[Collected data entries]

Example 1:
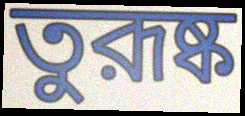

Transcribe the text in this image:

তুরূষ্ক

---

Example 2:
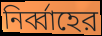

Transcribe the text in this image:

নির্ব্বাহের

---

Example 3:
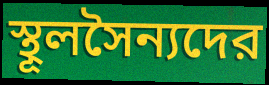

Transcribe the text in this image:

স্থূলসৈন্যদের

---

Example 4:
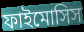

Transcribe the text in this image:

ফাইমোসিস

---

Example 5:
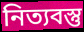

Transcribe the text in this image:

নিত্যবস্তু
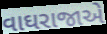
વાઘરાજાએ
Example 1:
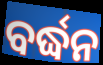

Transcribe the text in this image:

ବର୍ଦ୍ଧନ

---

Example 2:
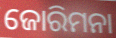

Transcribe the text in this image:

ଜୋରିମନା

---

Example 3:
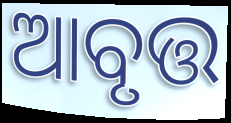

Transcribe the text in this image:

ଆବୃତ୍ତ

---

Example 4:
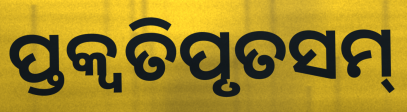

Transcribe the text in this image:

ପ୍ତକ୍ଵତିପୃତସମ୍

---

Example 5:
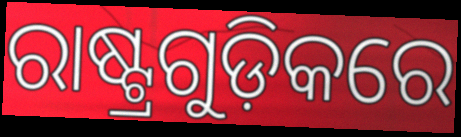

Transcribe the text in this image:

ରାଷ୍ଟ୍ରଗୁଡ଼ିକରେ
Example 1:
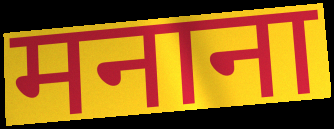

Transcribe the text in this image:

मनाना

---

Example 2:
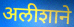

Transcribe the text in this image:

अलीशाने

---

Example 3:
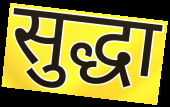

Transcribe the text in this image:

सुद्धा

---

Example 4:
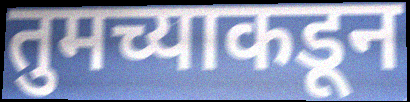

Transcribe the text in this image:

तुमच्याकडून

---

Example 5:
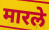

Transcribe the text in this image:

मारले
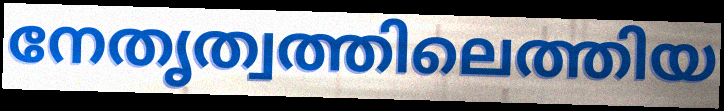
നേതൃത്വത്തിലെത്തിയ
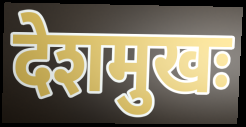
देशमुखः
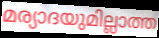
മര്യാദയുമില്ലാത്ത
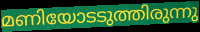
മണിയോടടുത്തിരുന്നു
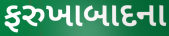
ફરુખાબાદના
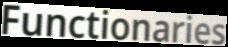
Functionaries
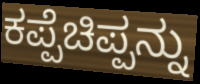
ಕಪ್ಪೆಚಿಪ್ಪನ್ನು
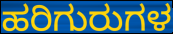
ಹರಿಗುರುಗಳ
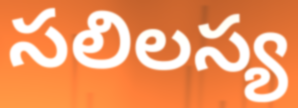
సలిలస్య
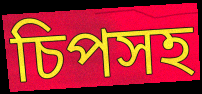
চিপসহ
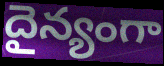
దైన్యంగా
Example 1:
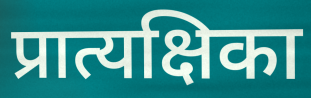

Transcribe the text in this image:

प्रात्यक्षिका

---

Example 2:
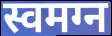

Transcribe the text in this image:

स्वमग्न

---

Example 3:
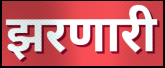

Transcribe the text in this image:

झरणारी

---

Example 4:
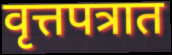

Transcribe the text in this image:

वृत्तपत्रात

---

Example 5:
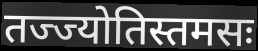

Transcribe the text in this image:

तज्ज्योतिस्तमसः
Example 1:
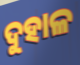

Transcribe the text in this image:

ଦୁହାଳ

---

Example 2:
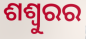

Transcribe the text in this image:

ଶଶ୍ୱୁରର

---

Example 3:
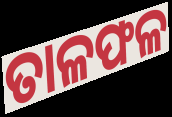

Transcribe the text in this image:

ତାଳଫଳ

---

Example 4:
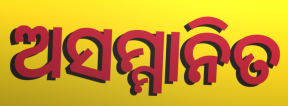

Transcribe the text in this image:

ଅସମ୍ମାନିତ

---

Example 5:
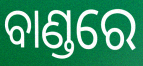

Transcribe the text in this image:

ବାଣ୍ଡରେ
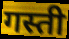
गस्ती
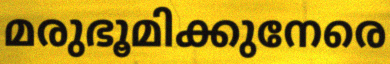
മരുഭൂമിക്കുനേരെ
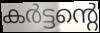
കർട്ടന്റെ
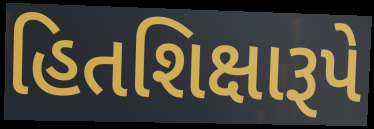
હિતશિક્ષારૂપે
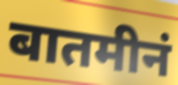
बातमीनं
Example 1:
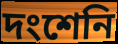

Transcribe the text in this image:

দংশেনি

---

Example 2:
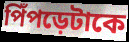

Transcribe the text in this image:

● What is expected
Print each record exactly as it stands, skipping the pictures.

● Solution to the problem
Example 1:

Transcribe the text in this image:

তুরূষ্ক

---

Example 2:

Transcribe the text in this image:

নির্ব্বাহের

---

Example 3:

Transcribe the text in this image:

স্থূলসৈন্যদের

---

Example 4:

Transcribe the text in this image:

ফাইমোসিস

---

Example 5:

Transcribe the text in this image:

নিত্যবস্তু
વાઘરાજાએ
Example 1:

Transcribe the text in this image:

ବର୍ଦ୍ଧନ

---

Example 2:

Transcribe the text in this image:

ଜୋରିମନା

---

Example 3:

Transcribe the text in this image:

ଆବୃତ୍ତ

---

Example 4:

Transcribe the text in this image:

ପ୍ତକ୍ଵତିପୃତସମ୍

---

Example 5:

Transcribe the text in this image:

ରାଷ୍ଟ୍ରଗୁଡ଼ିକରେ
Example 1:

Transcribe the text in this image:

मनाना

---

Example 2:

Transcribe the text in this image:

अलीशाने

---

Example 3:

Transcribe the text in this image:

सुद्धा

---

Example 4:

Transcribe the text in this image:

तुमच्याकडून

---

Example 5:

Transcribe the text in this image:

मारले
നേതൃത്വത്തിലെത്തിയ
देशमुखः
മര്യാദയുമില്ലാത്ത
മണിയോടടുത്തിരുന്നു
ફરુખાબાદના
Functionaries
ಕಪ್ಪೆಚಿಪ್ಪನ್ನು
ಹರಿಗುರುಗಳ
సలిలస్య
চিপসহ
దైన్యంగా
Example 1:

Transcribe the text in this image:

प्रात्यक्षिका

---

Example 2:

Transcribe the text in this image:

स्वमग्न

---

Example 3:

Transcribe the text in this image:

झरणारी

---

Example 4:

Transcribe the text in this image:

वृत्तपत्रात

---

Example 5:

Transcribe the text in this image:

तज्ज्योतिस्तमसः
Example 1:

Transcribe the text in this image:

ଦୁହାଳ

---

Example 2:

Transcribe the text in this image:

ଶଶ୍ୱୁରର

---

Example 3:

Transcribe the text in this image:

ତାଳଫଳ

---

Example 4:

Transcribe the text in this image:

ଅସମ୍ମାନିତ

---

Example 5:

Transcribe the text in this image:

ବାଣ୍ଡରେ
गस्ती
മരുഭൂമിക്കുനേരെ
കർട്ടന്റെ
હિતશિક્ષારૂપે
बातमीनं
Example 1:

Transcribe the text in this image:

দংশেনি

---

Example 2:

Transcribe the text in this image:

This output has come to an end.